On your way back down the canyon, consider stopping in for dinner at the historic Log Haven. UPDATE: Unfortunately, we’ve learned that Log Haven is no longer welcoming dogs to their outside seating area. We’re sorry that you won’t be able to enjoy this experience. They offer a unique dining experience – providing seating in a hillside amphitheater for those accompanied by their dogs. Because you’re tucked away in a private location, it’s the perfect opportunity for your pup to relax while you savor dinner at this highly acclaimed restaurant (we went in our nicest jeans and GoPetFriendly tee shirt attire).

If you have to resort to bribery to encourage your pooch to be on his best behavior (as we do), feed her the “Meat Lovers Kabob” available from the menu. That should do the trick!

Planning a pet friendly trip of your own? We’ll make it easy:
Pet Friendly Hotels | Pet Friendly Destinations | Pet Friendly Activities

  • Thanks so much for letting us know, Carmie Bednar! Park City has always been a fantatic place to visit with dogs, and we’re glad to know that the restuaruants are going out of their way to make sure our four-legged companions are still welcome.

  • Khris Sellin says:

    Good to know! Hopefully I’ll get back there one day.

  • Update… Park City restaurants are once again more dog friendly. Many paying for extra permits to solve the health code problems. :)

  • Khris Sellin That’s great news! I’m so glad you found the website helpful and that you and Brooklyn had a great trip. There’s nothing quite like traveling with your dog. <3

  • Khris Sellin says: Yeah, they seem to be moving backwards in Utah. On a brighter note, everywhere else I went was AWESOME! I drove cross-country (and back) with my little “demon dog” (Brooklyn the cocker spaniel) and we had a blast! I found many great places and tips through your blog. Thanks so much!

  • Shoot, Khris! I’m really sorry to hear that Log Haven no longer welcomes pets, and that you had to learn that the hard way.

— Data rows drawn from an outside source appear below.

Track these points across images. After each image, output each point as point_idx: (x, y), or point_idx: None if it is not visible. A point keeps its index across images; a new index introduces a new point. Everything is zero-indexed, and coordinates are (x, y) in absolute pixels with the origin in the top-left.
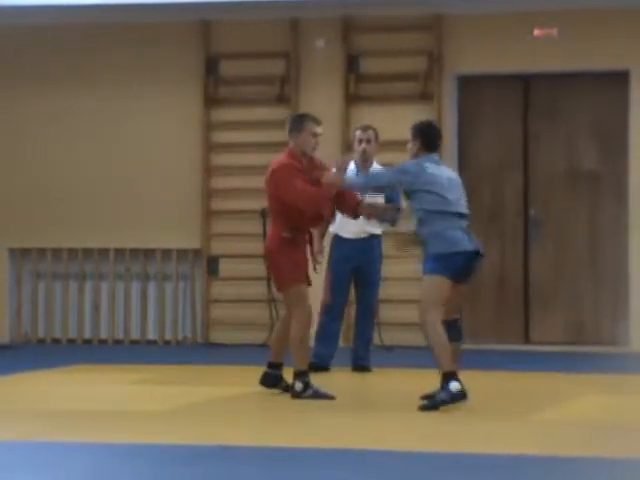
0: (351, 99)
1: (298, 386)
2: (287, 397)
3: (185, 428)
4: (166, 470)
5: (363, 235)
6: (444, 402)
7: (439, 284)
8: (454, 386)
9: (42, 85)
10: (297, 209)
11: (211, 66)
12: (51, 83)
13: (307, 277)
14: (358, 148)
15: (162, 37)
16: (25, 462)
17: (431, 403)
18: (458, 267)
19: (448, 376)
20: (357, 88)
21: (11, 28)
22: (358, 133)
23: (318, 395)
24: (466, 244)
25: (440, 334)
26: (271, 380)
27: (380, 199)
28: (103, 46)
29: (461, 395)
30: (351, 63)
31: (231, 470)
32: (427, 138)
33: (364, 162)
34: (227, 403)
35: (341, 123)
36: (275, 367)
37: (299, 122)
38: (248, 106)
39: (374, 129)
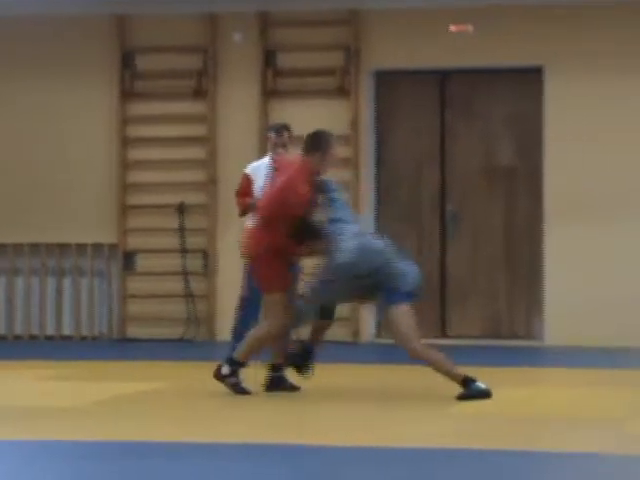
0: (268, 94)
1: (226, 369)
2: (202, 393)
3: (98, 424)
4: (78, 467)
5: None
6: None
7: None
8: None
9: None
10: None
11: (128, 60)
12: None
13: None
14: (274, 151)
15: (78, 31)
16: None
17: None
18: None
19: None
20: (274, 83)
21: None
22: (272, 137)
23: (237, 388)
24: None
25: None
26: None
27: None
28: (18, 39)
29: None
30: (268, 58)
31: (144, 466)
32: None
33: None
34: (142, 399)
35: (259, 117)
36: (276, 369)
37: (326, 140)
38: (165, 100)
39: (288, 127)
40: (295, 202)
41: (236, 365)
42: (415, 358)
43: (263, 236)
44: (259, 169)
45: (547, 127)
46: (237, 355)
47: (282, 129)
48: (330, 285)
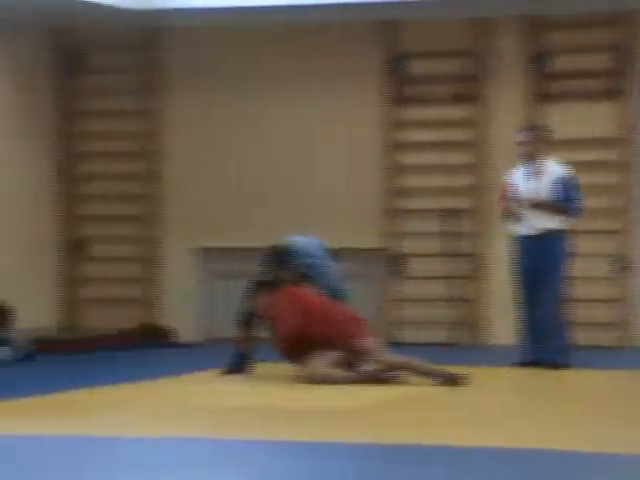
0: (537, 97)
1: None
2: (473, 397)
3: (377, 426)
4: (345, 467)
5: (538, 231)
6: None
7: None
8: None
9: (232, 88)
10: None
11: (395, 65)
12: (240, 85)
13: None
14: (519, 151)
15: (346, 36)
16: (206, 458)
17: None
18: None
19: None
20: (543, 86)
21: (204, 29)
22: (518, 136)
23: None
24: None
25: None
26: None
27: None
28: (288, 46)
29: None
30: (538, 60)
31: (423, 470)
32: None
33: (527, 161)
34: (413, 402)
35: (528, 121)
36: None
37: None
38: (430, 105)
39: (536, 128)
40: None
41: None
42: None
43: None
44: (516, 174)
45: None
46: None
47: (527, 128)
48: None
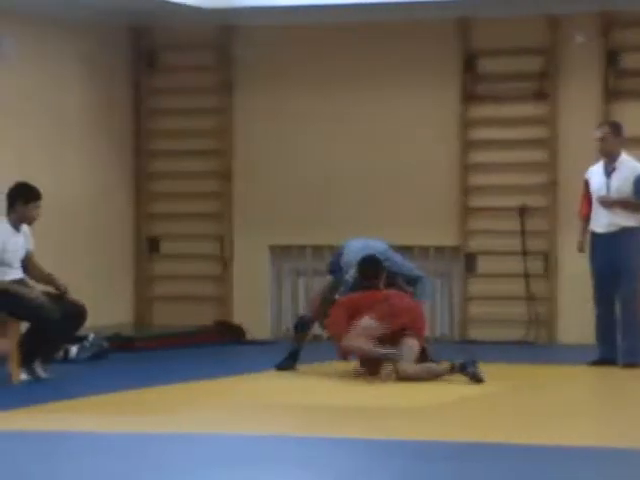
0: (610, 95)
1: None
2: (543, 396)
3: (439, 425)
4: (416, 466)
5: (613, 228)
6: None
7: None
8: None
9: (304, 86)
10: None
11: (470, 63)
12: (313, 84)
13: None
14: (598, 147)
15: (421, 35)
16: (278, 455)
17: None
18: None
19: None
20: (617, 84)
21: (278, 27)
22: (594, 132)
23: None
24: None
25: None
26: None
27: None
28: (361, 46)
29: None
30: (610, 58)
31: (480, 468)
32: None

Not being able to find a pet friendly patio certainly puts a damper on any pet friendly trip, so we understand why you’re discouraged. I hope that as other states start removing these restrictive statutes that Idaho will catch on and take a look at how they can make their state more welcoming for pet travelers. Thanks for the heads up, and may your future pet travels be more enjoyable.

  • Khris Sellin says:

    Just in case anyone finds this page, like I did, and expects Park City to be dog friendly, it decidedly is not. Health codes prohibit dogs from even sitting at outdoor tables at restaurants and bars, and the formerly dog-friendly Log Haven no longer allows dogs. Sadly, I learned this the hard way.

  • Edeitz says:

    Their solution to the trail use of the mountain bikers or the dog walkers is a great idea. It deserves more attention.

  • michelechollow says:

    Amy, I would have trouble pulling myself away from such beauty too. I remember being in Saint Lucia, my favorite Caribbean island. Our hotel looked out on the Grand Pitons. The first morning, and every one after that, we had breakfast overlooking the Grand Pitons. I would sit and just stare at the beauty. People would come by and ask if I wanted to explore the island, which I did. However, I would have been quite content just staring at the mountains.